Accurate mass LC-MS/MS DDA data for positive electrospray (ESI+) mode were obtained as follows. MS survey was obtained in a mass range of m/z 400 to 2000 and MS survey scans of 0.05 s duration with an interscan delay of 0.01 s were acquired. MS/MS data (m/z 50 to 2000) were obtained for up to five ions of charge 2+, 3+, 4+ or 5+ detected in the survey scan. MS/MS was obtained at a scan rate of 0.2 with 0.01 s interscan delay and a collision energy ramp from 16-21 eV (for low mass) to 62-78 eV (for high mass). Acquisition was switched from MS to MS/MS mode when the base peak intensity (BPI) exceeded a threshold of 30.000 counts, and returned to the MS mode when the TIC in the MS/MS channel exceeded 100.000 counts/s or when 1 s were acquired.

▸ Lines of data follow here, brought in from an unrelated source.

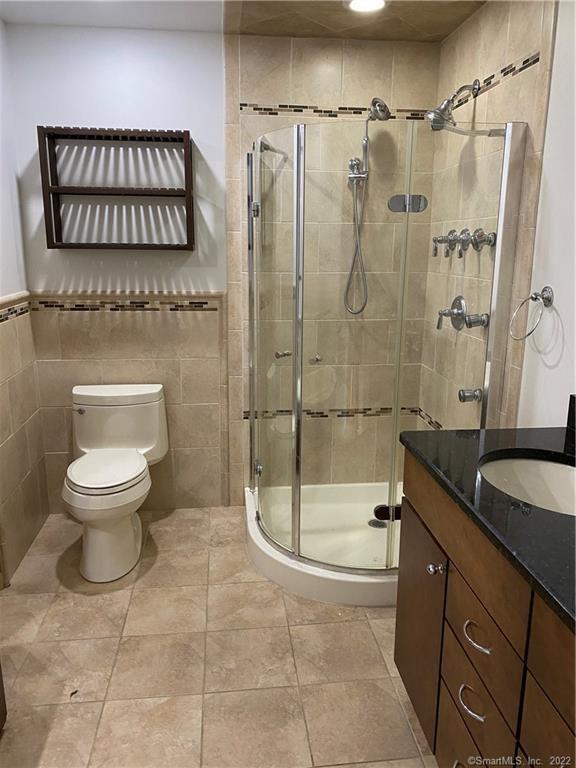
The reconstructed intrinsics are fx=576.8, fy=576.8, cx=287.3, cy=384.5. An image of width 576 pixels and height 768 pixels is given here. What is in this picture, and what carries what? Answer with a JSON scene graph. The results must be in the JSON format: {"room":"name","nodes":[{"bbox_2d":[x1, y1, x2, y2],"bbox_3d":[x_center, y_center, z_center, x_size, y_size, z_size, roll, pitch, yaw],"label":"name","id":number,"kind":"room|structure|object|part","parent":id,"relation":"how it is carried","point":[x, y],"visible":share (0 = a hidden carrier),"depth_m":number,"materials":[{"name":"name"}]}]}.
{"room":"bathroom","nodes":[
{"label":"bathroom","id":0,"kind":"room"},
{"bbox_2d":[0,19,49,584],"bbox_3d":[-1.161,-0.137,1.590,0.128,2.439,2.893,-1,14,-6],"label":"left wall","id":1,"kind":"structure","parent":0,"point":[3,288],"depth_m":2.66,"materials":[{"name":"beige tile"}]},
{"bbox_2d":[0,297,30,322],"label":"tile border","id":2,"kind":"structure","parent":1,"relation":"attached to","point":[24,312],"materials":[{"name":"tile"}]},
{"bbox_2d":[0,503,437,767],"bbox_3d":[-0.100,1.150,1.560,2.361,0.080,3.913,-1,14,-6],"label":"floor","id":3,"kind":"structure","parent":0,"point":[358,625],"depth_m":2.04,"materials":[{"name":"beige tile"}]},
{"bbox_2d":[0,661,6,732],"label":"cabinet","id":4,"kind":"object","parent":3,"relation":"on","point":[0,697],"visible":0.99,"depth_m":1.71,"materials":[{"name":"brown wood"}]},
{"bbox_2d":[62,383,169,584],"bbox_3d":[-0.822,0.438,2.726,0.473,0.743,0.762,-1,14,-6],"label":"toilet","id":5,"kind":"object","parent":3,"relation":"on","point":[128,526],"visible":0.99,"depth_m":2.67,"materials":[{"name":"white ceramic"}]},
{"bbox_3d":[-1.022,0.125,2.833,0.065,0.028,0.040,-1,14,-6],"label":"flush lever","id":6,"kind":"part","parent":5,"relation":"part of","materials":[{"name":"silver metal"}]},
{"bbox_3d":[-0.841,0.381,2.720,0.373,0.040,0.465,-1,14,-6],"label":"toilet seat","id":7,"kind":"part","parent":5,"relation":"part of","materials":[{"name":"white plastic"}]},
{"bbox_2d":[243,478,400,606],"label":"shower base","id":8,"kind":"object","parent":3,"relation":"on","point":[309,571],"visible":0.55,"depth_m":2.74,"materials":[{"name":"white plastic"}]},
{"bbox_2d":[368,518,386,528],"bbox_3d":[0.464,0.714,2.966,0.101,0.008,0.101,-1,14,-6],"label":"shower drain","id":9,"kind":"object","parent":8,"relation":"in","point":[371,523],"visible":0.65,"depth_m":2.96,"materials":[{"name":"silver metal"}]},
{"bbox_2d":[245,116,519,581],"bbox_3d":[0.304,-0.195,2.614,0.993,1.808,1.039,-1,14,-6],"label":"shower enclosure","id":10,"kind":"object","parent":8,"relation":"on","point":[298,299],"visible":0.94,"depth_m":2.31,"materials":[{"name":"clear glass"}]},
{"bbox_2d":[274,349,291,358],"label":"knob","id":11,"kind":"object","parent":10,"relation":"attached to","point":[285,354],"visible":0.65,"depth_m":2.45,"materials":[{"name":"silver metal"}]},
{"bbox_2d":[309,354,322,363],"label":"knob","id":12,"kind":"object","parent":10,"relation":"attached to","point":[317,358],"visible":0.75,"depth_m":3.02,"materials":[{"name":"silver metal"}]},
{"bbox_2d":[388,194,427,212],"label":"glass door hinge","id":13,"kind":"object","parent":10,"relation":"attached to","point":[401,197],"visible":0.84,"depth_m":2.06,"materials":[{"name":"metal"}]},
{"bbox_2d":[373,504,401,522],"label":"glass door hinge","id":14,"kind":"object","parent":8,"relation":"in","point":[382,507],"visible":0.57,"depth_m":2.25,"materials":[{"name":"black metal"}]},
{"bbox_2d":[393,457,575,767],"bbox_3d":[0.676,0.744,1.230,0.587,0.880,1.319,-1,14,-6],"label":"vanity cabinet","id":15,"kind":"object","parent":3,"relation":"on","point":[466,586],"visible":0.81,"depth_m":1.29,"materials":[{"name":"brown wood"}]},
{"bbox_3d":[0.394,0.747,1.792,0.027,0.589,0.386,-1,14,-6],"label":"cabinet door","id":16,"kind":"part","parent":15,"relation":"part of","materials":[{"name":"brown wood"}]},
{"bbox_3d":[0.391,0.484,1.533,0.035,0.032,0.034,-1,14,-6],"label":"knob","id":17,"kind":"part","parent":15,"relation":"part of","materials":[{"name":"silver metal"}]},
{"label":"drawer","id":18,"kind":"part","parent":15,"relation":"part of","materials":[{"name":"brown wood"}]},
{"bbox_3d":[0.432,0.739,1.356,0.042,0.016,0.087,-1,14,-6],"label":"drawer pull","id":19,"kind":"part","parent":15,"relation":"part of","materials":[{"name":"silver metal"}]},
{"bbox_3d":[0.431,0.564,1.314,0.042,0.017,0.094,-1,14,-6],"label":"drawer pull","id":20,"kind":"part","parent":15,"relation":"part of","materials":[{"name":"silver metal"}]},
{"bbox_3d":[0.450,0.751,1.375,0.028,0.158,0.277,-1,14,-6],"label":"drawer","id":21,"kind":"part","parent":15,"relation":"part of","materials":[{"name":"brown wood"}]},
{"bbox_3d":[0.445,0.563,1.332,0.027,0.171,0.279,-1,14,-6],"label":"drawer","id":22,"kind":"part","parent":15,"relation":"part of","materials":[{"name":"brown wood"}]},
{"bbox_2d":[399,423,575,631],"bbox_3d":[0.701,0.288,1.275,0.604,0.039,1.289,-1,14,-6],"label":"countertop","id":23,"kind":"structure","parent":15,"relation":"on","point":[445,433],"depth_m":1.30,"materials":[{"name":"black stone"}]},
{"bbox_2d":[477,452,575,515],"bbox_3d":[0.658,0.332,1.461,0.381,0.153,0.432,-1,14,-6],"label":"sink","id":24,"kind":"object","parent":23,"relation":"in","point":[545,465],"visible":0.56,"depth_m":1.60,"materials":[{"name":"white ceramic"}]},
{"bbox_2d":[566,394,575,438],"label":"backsplash","id":25,"kind":"structure","parent":23,"relation":"on","point":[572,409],"depth_m":1.75,"materials":[{"name":"black stone"}]},
{"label":"drawer","id":26,"kind":"part","parent":15,"relation":"part of","materials":[{"name":"brown wood"}]},
{"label":"drawer","id":27,"kind":"part","parent":15,"relation":"part of","materials":[{"name":"brown wood"}]},
{"bbox_2d":[8,22,441,516],"bbox_3d":[-0.294,-0.507,3.025,2.155,2.424,0.125,-1,14,-6],"label":"back wall","id":28,"kind":"structure","parent":0,"point":[198,125],"depth_m":2.85,"materials":[{"name":"tile"}]},
{"bbox_2d":[37,126,193,250],"bbox_3d":[-0.796,-0.911,2.731,0.666,0.541,0.203,-1,14,-6],"label":"wall shelf","id":29,"kind":"object","parent":28,"relation":"attached to","point":[56,192],"visible":0.98,"depth_m":2.69,"materials":[{"name":"brown wood"}]},
{"bbox_2d":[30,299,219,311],"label":"tile border","id":30,"kind":"object","parent":28,"relation":"attached to","point":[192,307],"visible":0.91,"depth_m":2.96,"materials":[{"name":"tile"}]},
{"bbox_2d":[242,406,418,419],"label":"mosaic tile border","id":31,"kind":"object","parent":28,"relation":"attached to","point":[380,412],"visible":0.46,"depth_m":3.20,"materials":[{"name":"tile"}]},
{"bbox_2d":[240,103,433,119],"bbox_3d":[0.299,-1.351,2.864,0.970,0.045,0.015,-1,14,-6],"label":"mosaic tile border","id":32,"kind":"object","parent":28,"relation":"attached to","point":[356,108],"visible":0.66,"depth_m":2.85,"materials":[{"name":"tile"}]},
{"bbox_2d":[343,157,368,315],"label":"shower hose","id":33,"kind":"object","parent":28,"relation":"attached to","point":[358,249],"visible":0.92,"depth_m":2.89,"materials":[{"name":"silver metal"}]},
{"bbox_2d":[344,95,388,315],"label":"hand shower","id":34,"kind":"object","parent":28,"relation":"attached to","point":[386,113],"visible":0.91,"depth_m":2.85,"materials":[{"name":"silver metal"}]},
{"bbox_2d":[0,0,486,40],"bbox_3d":[-0.106,-1.341,1.237,2.532,0.104,3.418,-1,14,-6],"label":"ceiling","id":35,"kind":"structure","parent":0,"point":[443,36],"depth_m":2.50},
{"bbox_2d":[344,0,386,12],"bbox_3d":[0.321,-1.558,2.352,0.194,0.012,0.192,-1,14,-6],"label":"ceiling light","id":36,"kind":"object","parent":35,"relation":"in","point":[355,4],"visible":0.98,"depth_m":2.37,"materials":[{"name":"white"}]},
{"bbox_2d":[418,0,575,433],"bbox_3d":[0.982,-0.093,1.374,0.118,2.440,3.606,-1,14,-6],"label":"right wall","id":37,"kind":"structure","parent":0,"point":[524,50],"depth_m":2.17,"materials":[{"name":"beige tile"}]},
{"bbox_2d":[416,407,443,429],"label":"mosaic tile border","id":38,"kind":"object","parent":37,"relation":"attached to","point":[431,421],"visible":0.4,"depth_m":3.03,"materials":[{"name":"tile"}]},
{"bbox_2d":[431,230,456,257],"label":"shower handle","id":39,"kind":"object","parent":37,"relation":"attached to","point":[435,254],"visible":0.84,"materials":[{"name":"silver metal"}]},
{"bbox_2d":[427,81,479,130],"bbox_3d":[0.690,-1.169,2.415,0.211,0.199,0.122,-1,14,-6],"label":"shower head","id":40,"kind":"object","parent":37,"relation":"attached to","point":[447,104],"visible":0.98,"depth_m":2.39},
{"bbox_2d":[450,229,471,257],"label":"shower valve","id":41,"kind":"object","parent":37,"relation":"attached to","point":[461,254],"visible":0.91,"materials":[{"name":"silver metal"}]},
{"bbox_2d":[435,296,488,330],"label":"shower valve","id":42,"kind":"object","parent":37,"relation":"attached to","point":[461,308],"visible":0.99,"depth_m":2.59,"materials":[{"name":"silver metal"}]},
{"bbox_2d":[432,227,496,256],"bbox_3d":[0.755,-0.626,2.533,0.115,0.104,0.493,-1,14,-6],"label":"shower valve","id":43,"kind":"object","parent":37,"relation":"attached to","point":[489,241],"visible":0.96,"depth_m":2.46,"materials":[{"name":"silver metal"}]},
{"bbox_2d":[457,388,482,402],"bbox_3d":[0.771,0.043,2.449,0.091,0.062,0.056,-1,14,-6],"label":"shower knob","id":44,"kind":"object","parent":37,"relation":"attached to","point":[462,392],"visible":0.96,"depth_m":2.43,"materials":[{"name":"silver metal"}]},
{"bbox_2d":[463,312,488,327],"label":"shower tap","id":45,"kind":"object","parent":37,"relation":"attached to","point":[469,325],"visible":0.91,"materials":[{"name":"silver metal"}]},
{"bbox_2d":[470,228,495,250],"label":"shower knob","id":46,"kind":"object","parent":37,"relation":"attached to","point":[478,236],"visible":0.95,"depth_m":2.33,"materials":[{"name":"silver metal"}]},
{"bbox_2d":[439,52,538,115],"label":"mosaic tile border","id":47,"kind":"object","parent":37,"relation":"attached to","point":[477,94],"visible":0.61,"depth_m":2.23,"materials":[{"name":"tile"}]},
{"bbox_2d":[509,285,553,340],"bbox_3d":[0.817,-0.240,1.925,0.105,0.180,0.165,-1,14,-6],"label":"towel ring","id":48,"kind":"object","parent":37,"relation":"attached to","point":[543,297],"visible":0.99,"depth_m":1.90,"materials":[{"name":"silver metal"}]}
]}

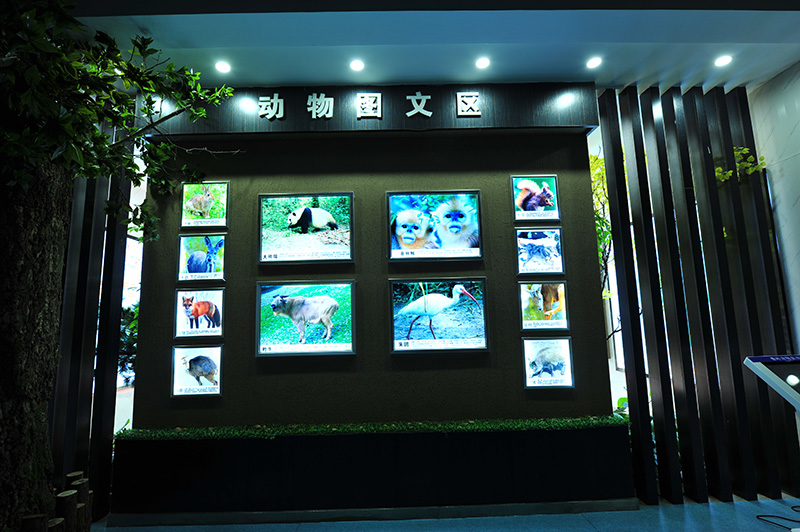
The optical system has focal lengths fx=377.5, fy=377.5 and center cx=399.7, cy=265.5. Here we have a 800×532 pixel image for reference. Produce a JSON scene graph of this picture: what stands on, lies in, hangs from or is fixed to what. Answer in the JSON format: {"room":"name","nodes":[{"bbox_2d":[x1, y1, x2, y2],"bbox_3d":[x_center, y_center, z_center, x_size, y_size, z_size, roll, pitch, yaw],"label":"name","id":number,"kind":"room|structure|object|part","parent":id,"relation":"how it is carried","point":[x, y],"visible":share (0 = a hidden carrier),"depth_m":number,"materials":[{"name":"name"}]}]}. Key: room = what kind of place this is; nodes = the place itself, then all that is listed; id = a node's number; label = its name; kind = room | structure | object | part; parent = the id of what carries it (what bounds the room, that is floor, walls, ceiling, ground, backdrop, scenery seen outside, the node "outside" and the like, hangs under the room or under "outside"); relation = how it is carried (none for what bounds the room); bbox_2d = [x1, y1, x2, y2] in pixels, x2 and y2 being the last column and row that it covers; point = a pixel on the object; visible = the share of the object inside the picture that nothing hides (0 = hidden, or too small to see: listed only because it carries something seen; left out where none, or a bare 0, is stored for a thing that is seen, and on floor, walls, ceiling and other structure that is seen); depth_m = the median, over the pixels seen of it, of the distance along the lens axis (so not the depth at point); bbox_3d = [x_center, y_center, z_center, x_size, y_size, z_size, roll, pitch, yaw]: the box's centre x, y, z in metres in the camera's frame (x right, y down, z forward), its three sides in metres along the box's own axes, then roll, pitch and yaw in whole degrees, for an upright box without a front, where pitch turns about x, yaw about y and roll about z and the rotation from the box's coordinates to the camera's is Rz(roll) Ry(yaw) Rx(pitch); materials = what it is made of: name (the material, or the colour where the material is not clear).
{"room":"museum","nodes":[
{"label":"museum","id":0,"kind":"room"},
{"bbox_2d":[134,128,616,426],"bbox_3d":[-0.193,0.201,2.903,3.413,3.001,0.148,-1,-8,-1],"label":"back wall","id":1,"kind":"structure","parent":0,"point":[271,362],"depth_m":2.83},
{"bbox_2d":[171,344,223,395],"bbox_3d":[-1.484,0.763,2.765,0.366,0.350,0.027,-1,-8,-1],"label":"picture","id":2,"kind":"object","parent":1,"relation":"attached to","point":[209,368],"visible":0.98,"depth_m":2.76},
{"bbox_2d":[174,288,225,337],"bbox_3d":[-1.479,0.350,2.791,0.355,0.358,0.024,-1,-8,-1],"label":"picture","id":3,"kind":"object","parent":1,"relation":"attached to","point":[216,324],"visible":0.99,"depth_m":2.78},
{"bbox_2d":[177,233,226,282],"bbox_3d":[-1.493,-0.060,2.852,0.353,0.357,0.025,-1,-8,-1],"label":"picture","id":4,"kind":"object","parent":1,"relation":"attached to","point":[193,269],"visible":0.99,"depth_m":2.84},
{"bbox_2d":[181,181,228,228],"bbox_3d":[-1.497,-0.472,2.908,0.337,0.362,0.027,-1,-8,-1],"label":"framed picture","id":5,"kind":"object","parent":1,"relation":"attached to","point":[223,211],"visible":0.99,"depth_m":2.90},
{"bbox_2d":[258,192,353,263],"bbox_3d":[-0.714,-0.286,2.877,0.694,0.538,0.036,-1,-8,-1],"label":"framed picture","id":6,"kind":"object","parent":1,"relation":"attached to","point":[260,211],"visible":0.98,"depth_m":2.87,"materials":[{"name":"black"}]},
{"bbox_2d":[256,280,355,356],"bbox_3d":[-0.689,0.386,2.776,0.697,0.536,0.036,-1,-8,-1],"label":"framed picture","id":7,"kind":"object","parent":1,"relation":"attached to","point":[326,338],"visible":0.98,"depth_m":2.77},
{"bbox_2d":[147,83,600,138],"bbox_3d":[-0.204,-1.208,2.959,3.366,0.388,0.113,-1,-8,-1],"label":"sign board","id":8,"kind":"object","parent":1,"relation":"attached to","point":[290,127],"visible":0.72,"depth_m":2.91,"materials":[{"name":"wood"}]},
{"bbox_2d":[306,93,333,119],"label":"sign character","id":9,"kind":"object","parent":8,"relation":"attached to","point":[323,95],"visible":0.96,"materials":[{"name":"white"}]},
{"bbox_2d":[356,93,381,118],"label":"sign character","id":10,"kind":"object","parent":8,"relation":"attached to","point":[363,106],"visible":0.95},
{"bbox_2d":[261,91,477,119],"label":"sign lettering","id":11,"kind":"object","parent":8,"relation":"attached to","point":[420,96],"visible":0.95,"depth_m":2.86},
{"bbox_2d":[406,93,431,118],"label":"sign character","id":12,"kind":"object","parent":8,"relation":"attached to","point":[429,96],"visible":0.96,"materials":[{"name":"white"}]},
{"bbox_2d":[387,189,482,260],"bbox_3d":[0.270,-0.313,2.918,0.709,0.547,0.036,-1,-8,-1],"label":"framed picture","id":13,"kind":"object","parent":1,"relation":"attached to","point":[404,213],"visible":0.98,"depth_m":2.91},
{"bbox_2d":[389,277,488,353],"bbox_3d":[0.284,0.363,2.784,0.702,0.536,0.035,-1,-8,-1],"label":"framed picture","id":14,"kind":"object","parent":1,"relation":"attached to","point":[415,303],"visible":0.98,"depth_m":2.78,"materials":[{"name":"black"}]},
{"bbox_2d":[511,174,560,220],"bbox_3d":[1.060,-0.527,2.947,0.370,0.364,0.026,-1,-8,-1],"label":"picture","id":15,"kind":"object","parent":1,"relation":"attached to","point":[525,205],"visible":0.99,"depth_m":2.94},
{"bbox_2d":[515,227,565,274],"bbox_3d":[1.077,-0.112,2.913,0.364,0.359,0.025,-1,-8,-1],"label":"picture","id":16,"kind":"object","parent":1,"relation":"attached to","point":[556,247],"visible":0.98,"depth_m":2.91},
{"bbox_2d":[518,281,568,329],"bbox_3d":[1.085,0.300,2.857,0.376,0.356,0.024,-1,-8,-1],"label":"picture","id":17,"kind":"object","parent":1,"relation":"attached to","point":[562,310],"visible":0.98,"depth_m":2.85},
{"bbox_2d":[521,335,573,388],"bbox_3d":[1.093,0.713,2.794,0.365,0.363,0.025,-1,-8,-1],"label":"picture","id":18,"kind":"object","parent":1,"relation":"attached to","point":[561,360],"visible":0.99,"depth_m":2.79},
{"bbox_2d":[62,0,799,92],"bbox_3d":[0.369,-1.691,1.471,6.985,0.136,4.393,-1,-8,-1],"label":"ceiling","id":19,"kind":"structure","parent":0,"point":[152,30],"depth_m":2.50,"materials":[{"name":"paint"}]},
{"bbox_2d":[214,60,230,73],"bbox_3d":[-1.276,-1.431,2.721,0.113,0.026,0.116,-1,-8,-1],"label":"ceiling light","id":20,"kind":"object","parent":19,"relation":"in","point":[223,67],"visible":0.98,"depth_m":2.71,"materials":[{"name":"white"}]},
{"bbox_2d":[349,59,364,71],"bbox_3d":[-0.313,-1.444,2.722,0.105,0.011,0.108,-1,-8,-1],"label":"ceiling light","id":21,"kind":"object","parent":19,"relation":"in","point":[356,65],"visible":0.98,"depth_m":2.72,"materials":[{"name":"white"}]},
{"bbox_2d":[475,57,490,68],"bbox_3d":[0.597,-1.469,2.731,0.106,0.011,0.109,-1,-8,-1],"label":"ceiling light","id":22,"kind":"object","parent":19,"relation":"in","point":[481,62],"visible":0.98,"depth_m":2.73,"materials":[{"name":"white"}]},
{"bbox_2d":[586,56,602,68],"bbox_3d":[1.404,-1.471,2.731,0.107,0.010,0.110,-1,-8,-1],"label":"ceiling light","id":23,"kind":"object","parent":19,"relation":"in","point":[595,61],"visible":0.98,"depth_m":2.73,"materials":[{"name":"white"}]},
{"bbox_2d":[713,54,732,66],"bbox_3d":[2.351,-1.493,2.750,0.110,0.011,0.112,-1,-8,-1],"label":"ceiling light","id":24,"kind":"object","parent":19,"relation":"in","point":[724,61],"visible":0.98,"depth_m":2.75,"materials":[{"name":"white"}]},
{"bbox_2d":[83,494,799,531],"bbox_3d":[0.211,1.417,0.569,7.652,0.101,5.465,-1,-8,-1],"label":"floor","id":25,"kind":"structure","parent":0,"point":[761,523],"depth_m":2.39,"materials":[{"name":"blue"}]},
{"bbox_2d":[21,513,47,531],"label":"wooden stump","id":26,"kind":"object","parent":25,"relation":"on","point":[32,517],"visible":0.92,"depth_m":1.82,"materials":[{"name":"brown wood"}]},
{"bbox_2d":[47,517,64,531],"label":"wooden stump","id":27,"kind":"object","parent":25,"relation":"on","point":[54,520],"visible":0.81,"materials":[{"name":"brown wood"}]},
{"bbox_2d":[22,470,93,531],"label":"log","id":28,"kind":"object","parent":25,"relation":"on","point":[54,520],"visible":0.74,"depth_m":2.03,"materials":[{"name":"brown wood"}]},
{"bbox_2d":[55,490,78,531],"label":"wooden stump","id":29,"kind":"object","parent":25,"relation":"on","point":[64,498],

Accurate mass LC-MS/MS DDA data for negative electrospray (ESI-) mode were obtained as follows. MS survey was obtained in a mass range of m/z 500 to 3000 and MS survey scans of 0.5 s duration with an interscan delay of 0.01 s were acquired. MS/MS data (m/z 50 to 3000) were obtained for up to ten ions of charge 1- detected in the survey scan. MS/MS was obtained at a scan rate of 0.1 with 0.01 s interscan delay and a collision energy ramp from 30-40 eV (for low mass) to 90-100 eV (for high mass). Acquisition was switched from MS to MS/MS mode when the base peak intensity (BPI) exceeded a threshold of 1000 counts, and returned to the MS mode when the TIC in the MS/MS channel exceeded 100.000 counts/s or when 1 s were acquired.

Nanoflow conditions were set and controlled from the Tune Page:

Positive ion mode (ESI+)

SOURCE

  • Capillary: 4.0 kV
  • Sampling cone: 40
  • Source offset: 40

TEMPERATURE

  • Source: 80 °C

GAS FLOWS

  • Cone gas (L/h): 0
  • Nano Flow Gas (Bar): 0.5
  • Purge Gas (L/h): 0

 

Negative ion mode (ESI-)

SOURCE

  • Capillary: 2.5 kV
  • Sampling cone: 40
  • Source offset: 40

TEMPERATURE

  • Source: 80 °C

GAS FLOWS

  • Cone gas (L/h): 0
  • Nano Flow Gas (Bar): 1.0
  • Purge Gas (L/h): 0